CHAPTER 2 - "THE MOON AND THE GODDESS"
“LA LUNA Y LA DIOSA”
“…Es algo pequeña.”
Hay muchas Estatuas de la Libertad en todo el mundo, y se desconoce el número exacto.
París, en junio, lucía un agradable sol, y las rosas, jazmines y otras flores que florecían aquí y allá en la ciudad desprendían el aroma del comienzo del verano junto con la vegetación desbordante.
Como invitando a la refrescante brisa del exterior, Hazuki dejó la ventana del apartamento abierta de par en par. Abrió su libreta junto a la ventana y conversó por videoconferencia con Doremi, Momoko, Hana y las demás.

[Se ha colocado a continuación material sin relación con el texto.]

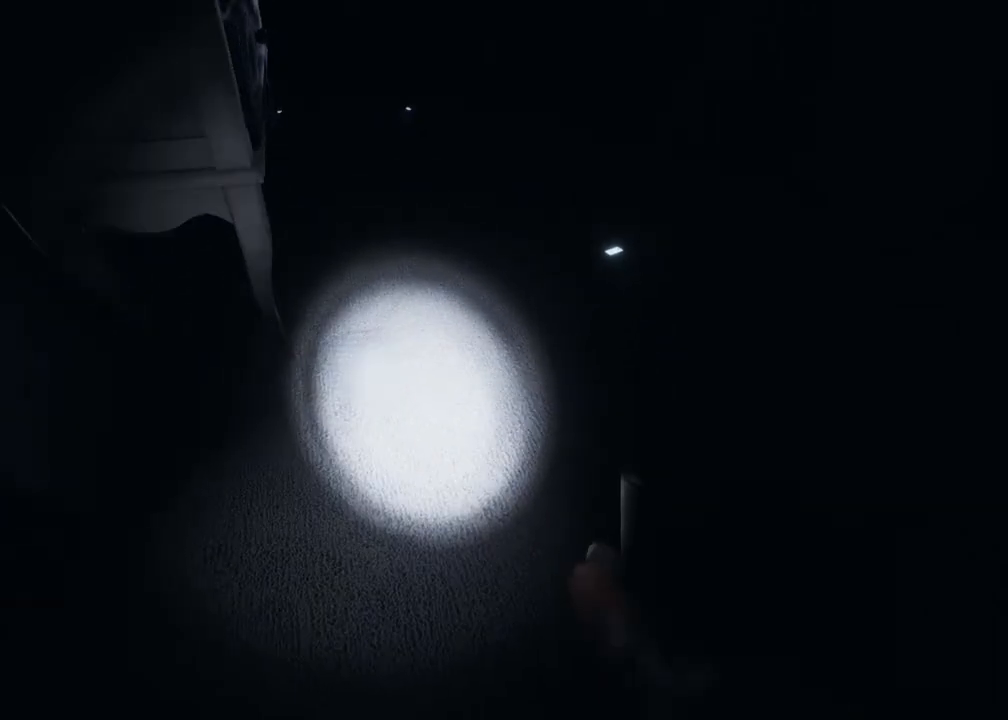
{"buttons": [], "left_stick": "center", "right_stick": "center", "events": [[117, "L2", "down"], [283, "L2", "up"]]}
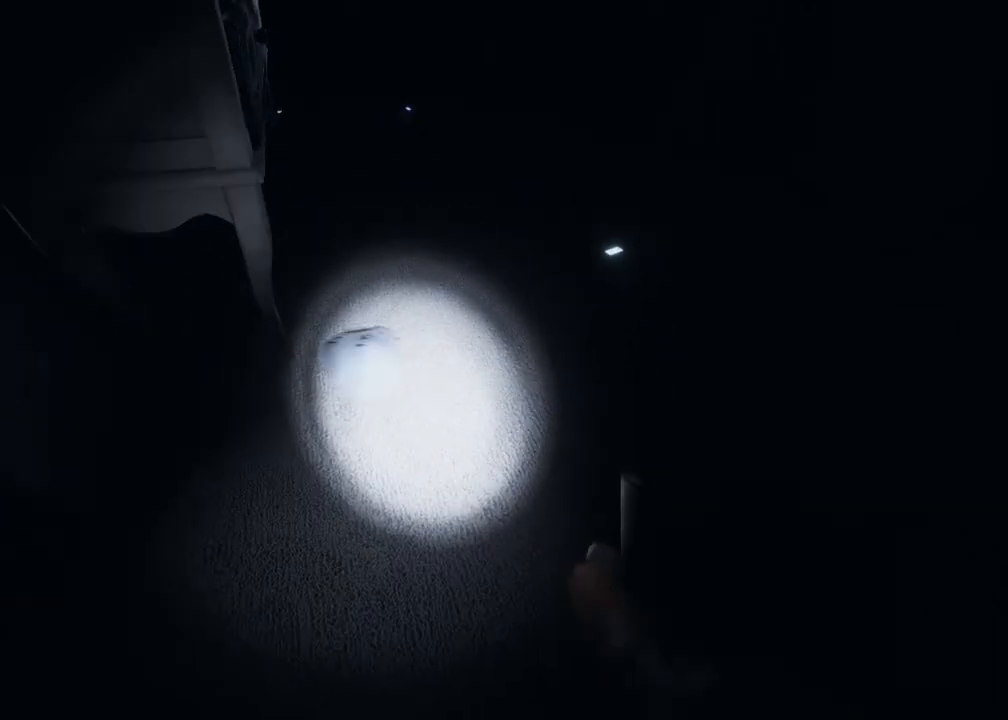
{"buttons": [], "left_stick": "up-right", "right_stick": "up-left", "events": [[267, "left_stick", "up-right"], [333, "right_stick", "up-left"]]}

El espacio común fuera de MAHO-do que se mostraba en la pantalla ya estaba oscuro.
Con el horario de verano ya en vigor, había una diferencia horaria de siete horas con Japón.
“¿Entonces la cirugía salió bien?”
Hazuki se inclinó hacia adelante instintivamente mientras hablaba.
¡Sí! Pero me sorprendí cuando me llamaron diciendo que Ai-chan estaba lesionada...
Mientras Doremi decía eso, Momoko y Hana asintieron vigorosamente.
Eso fue el mes pasado, ¿no?...
De hecho, fue sorprendente...
Ese día, Aiko, que había estado corriendo cerca del campo de entrenamiento, sintió molestias en el tobillo al bajar una pendiente. Tropezó y la llevaron directamente al hospital.
Era una rotura del tendón de Aquiles.
El día de la cirugía, las tres (Momo-chan, Hana-chan y yo) fuimos al hospital.
Cuando abrimos la puerta nerviosas...
Ella dijo: "¡Guau! ¿Vinieron?" y se rió en la cama, así que nos sorprendió.
Aunque tenía el pie fijo, estaba increíblemente animada. ¡Incluso se comió tres postres que Momoko hizo!
"Es típico de Ai-chan".
Hazuki rió levemente.
Pero Aiko, ella también se lesionó antes... Me pregunto si podría ver su historial médico.
Al ver a Hana decir eso, Hazuki no pudo evitar sonreír.
“Como era de esperar de una futura doctora. Hana-chan.”
Jejeje...
Justo entonces, ¡sonó el timbre de la puerta, Chilin! Y se oyó el sonido de la puerta de MAHO-do abriéndose.
Ya estoy en casa~~.
¡Ah! ¡Onpu ha vuelto! ¡Onpu-chan, Hazuki-chan también está aquí~~!
Un instante después de que pensaran que Hana había desaparecido de la pantalla, Onpu, arrastrado por Hana, llenó toda la pantalla.
¡Hazuki-chan!
“Onpu-chan, ¡cuánto tiempo sin verte~~! Pareces ocupada.”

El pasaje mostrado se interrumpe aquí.